§ **Yapılacaklar**:
**1)** Yargıtay kararına göre şu soruları yanıtlayın:
(a) Hakaret suçundan sanığa ne kadar hapis cezası verilmiştir?
(b) Katılanlar olay tarihinde çalıştıkları işyerine ne için gitmişlerdir?
(c) Sanık, iş yeri sahibinin nesidir?
**2)** Yargıtay kararını son cümlesinden sonra kaldığı yerden sürdürün.

#### Kaynak metin ####

Yargıtay Kararı 4. Ceza Dairesi 2021/908 E. 2023/16557 K. 28.03.2023 T.

YARGITAY KARARI
DAİRE : 4. Ceza Dairesi
ESAS NO : 2021/908
KARAR NO : 2023/16557
KARAR TARİHİ : 28.03.2023

MAHKEMESİ :Asliye Ceza Mahkemesi
SUÇLAR : Hakaret, kasten yaralama

Sanık hakkında kurulan hükümlerin; karar tarihi itibarıyla 6723 sayılı Kanun’un 33 üncü maddesiyle değişik 5320 sayılı Kanun’un 8 inci maddesi gereği yürürlükte bulunan 1412 sayılı Ceza Muhakemeleri Usulü Kanunu’nun (1412 sayılı Kanun) 305 inci maddesi gereği temyiz edilebilir olduğu, karar tarihinde yürürlükte bulunan 5271 sayılı Ceza Muhakemesi Kanunu’nun (5271 sayılı Kanun) 260 ıncı maddesinin birinci fıkrası gereği temyiz edenin hükümleri temyize hak ve yetkisinin bulunduğu, 1412 sayılı Kanun’un 310 uncu maddesi gereği temyiz isteğinin süresinde olduğu, aynı Kanun’un 317 nci maddesi gereği temyiz isteğinin reddini gerektirir bir durumun bulunmadığı, yapılan ön inceleme neticesinde tespit edilmekle, gereği düşünüldü:
I. HUKUKÎ SÜREÇ
Yukarıda tarih ve sayısı belirtilen incelemeye konu Yerel Mahkeme kararı ile sanık hakkında;
1. Hakaret suçundan, 5237 sayılı Türk Ceza Kanunu’nun (5237 sayılı Kanun) 125 inci maddesinin birinci fıkrası ile 62 nci maddesinin birinci fıkrası ve 53 üncü maddesi uyarınca, 2 ay 15 gün hapis cezası ile cezalandırılmasına ve hak yoksunluklarına,
2. Kasten yaralama suçundan, 5237 sayılı Kanun’un 86 ncı maddesinin ikinci fıkrası, 62 nci maddesinin birinci fıkrası ile 53 üncü maddesi uyarınca, 3 ay 10 gün hapis cezası ile cezalandırılmasına ve hak yoksunluklarına,
Karar verilmiştir.
Tebliğname’de 3 no’lu bozma nedeni olarak hükmün açıklanmasının geri bırakılması gerekçesinin yanlış olması nedeniyle de hükmün bozulması talep edilmiştir.
II. TEMYİZ SEBEPLERİ
Sanığın temyiz isteğinin, atılı suçlamaları kabul etmediğine, katılanlar tarafından kötü söz söylendiğinde ikazda bulunduğuna, verilen hükümlerin usul ve yasaya aykırı olduğuna ve re’sen tespit edilecek nedenlerle hükümlerin bozulması talebine yönelik olduğu belirlenmiştir.

III. OLAY VE OLGULAR
1. Katılanların olay tarihinde çalıştıkları işyerinden ücretlerini almaya gittikleri ve alamadan döndükleri esnada serviste iş yeri sahibinin kardeşi olan sanıkla aralarında çıkan tartışmada sanığın katılan …’a “Doğuranı sinkaf ettiğimin o…” demek suretiyle hakaret ettiği ve katılan …’ı ise cep telefonunu dudağına vurmak suretiyle kasten yaraladığı iddiasıyla hakkında açılan davada sanığın atılı suçları işlediği Yerel Mahkemece kabul olunmuştur
2. Sanığın atılı suçlamaları kabul etmediği anlaşılmıştır.

#### Verilen kayıtlar ####

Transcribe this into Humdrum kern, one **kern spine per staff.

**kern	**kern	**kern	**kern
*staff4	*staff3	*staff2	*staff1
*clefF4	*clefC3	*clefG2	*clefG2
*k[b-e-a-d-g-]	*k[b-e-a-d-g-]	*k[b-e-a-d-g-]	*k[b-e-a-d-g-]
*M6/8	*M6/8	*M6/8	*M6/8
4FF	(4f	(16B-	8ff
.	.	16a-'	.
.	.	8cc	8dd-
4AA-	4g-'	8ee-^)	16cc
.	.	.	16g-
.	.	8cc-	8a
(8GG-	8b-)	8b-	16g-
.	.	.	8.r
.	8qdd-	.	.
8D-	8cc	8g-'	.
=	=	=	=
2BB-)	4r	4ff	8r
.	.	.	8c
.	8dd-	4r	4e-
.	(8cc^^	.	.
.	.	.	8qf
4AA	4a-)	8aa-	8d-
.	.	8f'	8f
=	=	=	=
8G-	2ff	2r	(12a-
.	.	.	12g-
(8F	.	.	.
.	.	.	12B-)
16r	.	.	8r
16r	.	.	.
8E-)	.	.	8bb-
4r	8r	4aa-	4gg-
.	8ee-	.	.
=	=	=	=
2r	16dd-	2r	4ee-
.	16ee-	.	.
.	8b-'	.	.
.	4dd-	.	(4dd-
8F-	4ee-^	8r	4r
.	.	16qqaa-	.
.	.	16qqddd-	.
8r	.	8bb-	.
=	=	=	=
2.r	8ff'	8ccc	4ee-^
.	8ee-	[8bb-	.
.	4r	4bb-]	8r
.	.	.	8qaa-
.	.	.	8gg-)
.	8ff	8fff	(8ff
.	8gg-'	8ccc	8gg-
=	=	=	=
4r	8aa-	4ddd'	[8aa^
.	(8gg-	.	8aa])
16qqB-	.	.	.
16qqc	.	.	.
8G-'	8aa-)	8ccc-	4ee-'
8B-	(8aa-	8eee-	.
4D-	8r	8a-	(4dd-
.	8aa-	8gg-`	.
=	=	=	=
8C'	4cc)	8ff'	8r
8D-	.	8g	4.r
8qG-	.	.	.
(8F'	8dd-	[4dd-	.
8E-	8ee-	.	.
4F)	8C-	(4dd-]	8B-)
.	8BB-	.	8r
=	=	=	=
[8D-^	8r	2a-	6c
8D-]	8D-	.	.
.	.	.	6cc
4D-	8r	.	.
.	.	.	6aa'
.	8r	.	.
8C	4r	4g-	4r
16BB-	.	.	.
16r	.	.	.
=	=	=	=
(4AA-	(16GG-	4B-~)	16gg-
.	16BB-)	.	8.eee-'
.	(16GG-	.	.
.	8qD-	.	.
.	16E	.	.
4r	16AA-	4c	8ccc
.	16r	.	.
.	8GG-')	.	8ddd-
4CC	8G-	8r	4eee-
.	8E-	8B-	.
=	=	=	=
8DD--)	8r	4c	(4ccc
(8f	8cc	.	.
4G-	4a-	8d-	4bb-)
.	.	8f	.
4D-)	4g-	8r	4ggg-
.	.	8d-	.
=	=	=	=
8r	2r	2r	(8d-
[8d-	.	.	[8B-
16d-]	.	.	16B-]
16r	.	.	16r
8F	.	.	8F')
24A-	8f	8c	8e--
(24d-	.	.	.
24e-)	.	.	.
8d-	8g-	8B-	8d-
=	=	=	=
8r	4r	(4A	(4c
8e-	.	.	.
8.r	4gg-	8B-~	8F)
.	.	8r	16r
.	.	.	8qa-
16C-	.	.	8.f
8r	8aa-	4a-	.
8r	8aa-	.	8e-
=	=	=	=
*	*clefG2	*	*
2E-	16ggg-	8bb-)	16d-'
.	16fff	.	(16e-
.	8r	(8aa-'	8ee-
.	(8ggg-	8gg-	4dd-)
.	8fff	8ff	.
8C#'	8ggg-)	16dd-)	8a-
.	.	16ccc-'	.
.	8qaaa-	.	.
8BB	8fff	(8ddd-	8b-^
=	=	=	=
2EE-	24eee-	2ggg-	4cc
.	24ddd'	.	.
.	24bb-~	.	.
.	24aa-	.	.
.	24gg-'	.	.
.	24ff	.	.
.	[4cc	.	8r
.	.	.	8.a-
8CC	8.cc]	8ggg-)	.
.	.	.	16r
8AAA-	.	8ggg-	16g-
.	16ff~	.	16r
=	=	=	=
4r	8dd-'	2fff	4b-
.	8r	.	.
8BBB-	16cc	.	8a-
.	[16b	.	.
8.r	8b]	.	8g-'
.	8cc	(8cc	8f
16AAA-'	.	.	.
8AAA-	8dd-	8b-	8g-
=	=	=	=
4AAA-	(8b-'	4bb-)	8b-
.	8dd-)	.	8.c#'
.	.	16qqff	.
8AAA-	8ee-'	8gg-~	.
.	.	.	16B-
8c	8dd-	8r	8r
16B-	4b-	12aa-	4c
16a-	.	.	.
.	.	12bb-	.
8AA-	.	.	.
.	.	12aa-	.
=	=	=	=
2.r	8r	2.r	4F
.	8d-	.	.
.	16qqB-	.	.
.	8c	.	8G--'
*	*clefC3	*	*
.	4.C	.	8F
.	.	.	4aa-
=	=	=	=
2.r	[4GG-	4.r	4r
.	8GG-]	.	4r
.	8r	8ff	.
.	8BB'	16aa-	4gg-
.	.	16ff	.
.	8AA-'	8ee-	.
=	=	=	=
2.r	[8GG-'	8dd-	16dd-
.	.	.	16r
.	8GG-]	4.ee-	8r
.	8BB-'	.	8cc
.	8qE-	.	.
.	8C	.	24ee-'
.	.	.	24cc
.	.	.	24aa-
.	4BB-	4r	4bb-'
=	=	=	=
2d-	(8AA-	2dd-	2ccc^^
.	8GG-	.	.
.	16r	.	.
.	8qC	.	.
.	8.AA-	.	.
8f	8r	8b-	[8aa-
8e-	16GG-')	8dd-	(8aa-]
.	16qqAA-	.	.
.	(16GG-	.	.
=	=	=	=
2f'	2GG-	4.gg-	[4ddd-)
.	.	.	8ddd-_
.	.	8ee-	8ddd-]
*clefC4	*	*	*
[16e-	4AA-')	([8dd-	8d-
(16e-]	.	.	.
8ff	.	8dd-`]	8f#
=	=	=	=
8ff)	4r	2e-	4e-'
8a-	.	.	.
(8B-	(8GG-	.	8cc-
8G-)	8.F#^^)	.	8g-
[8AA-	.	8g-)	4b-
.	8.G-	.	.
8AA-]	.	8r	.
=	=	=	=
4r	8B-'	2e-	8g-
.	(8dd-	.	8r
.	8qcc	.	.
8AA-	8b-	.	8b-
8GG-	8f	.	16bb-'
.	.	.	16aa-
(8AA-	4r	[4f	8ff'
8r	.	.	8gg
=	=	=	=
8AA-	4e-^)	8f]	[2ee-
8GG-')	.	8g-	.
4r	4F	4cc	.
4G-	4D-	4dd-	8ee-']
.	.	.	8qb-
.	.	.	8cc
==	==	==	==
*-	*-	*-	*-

####

§ **Sıralı yanıtlar**:
**1)**
(a) 2 ay 15 gün hapis cezası.
(b) Ücretlerini almak için.
(c) Kardeşi.

**2)**
3. Katılanların aşamalardaki beyanları uyumludur.
4. Katılan hakkında alınan adli rapor dosya içinde mevcuttur.
IV. GEREKÇE
A. Tebliğnamedeki Görüş Yönünden
Mahkemesince, sanık hakkında kişilik değerlendirmesi yapılarak sanığın yeniden suç işlemeyeceği yönünde olumlu kanaat oluşmadığından denilerek hükmün açıklanmasının geri bırakılmasına ilişkin lehe hükmün sanık hakkında uygulanmamasına karar verildiğinden, Tebliğname’deki bu yöndeki bozma nedenine iştirak edilmeyerek yapılan incelemede,
B. Sanığın Temyiz Sebepleri Yönünden
Katılanların aşamalardaki uyumlu ve istikrarlı beyanları ile beyanlarla uyumlu katılan … hakkındaki dudağında kesi tespiti yapılan adli rapor içeriğine göre sanığın atılı suçları işlediğine dair Mahkemenin inanç ve takdirinde,
Sanığın adli sicil kaydı incelendiğinde, sanığın geçmişteki hali ile dosyaya yansıyan kişilik özellikleri dikkate alındığında tekrar suç işlemeyeceği konusunda olumlu kanaat edinilmediğinden, sanığın dosyaya yansıyan kişilik özellikleri dikkate alındığında sanık hakkında, 5271 sayılı Kanun’un 231 inci maddesinin beşinci fıkrası uyarınca hükmün açıklanmasının geri bırakılması kararı uygulanmaması yönünde ve 5237 sayılı Kanun’un 50 nci ve 51 inci maddesinin uygulanmasına yer olmadığına dair, Mahkemenin takdir ve gerekçesinde hukuka aykırılık bulunmadığı anlaşılmıştır.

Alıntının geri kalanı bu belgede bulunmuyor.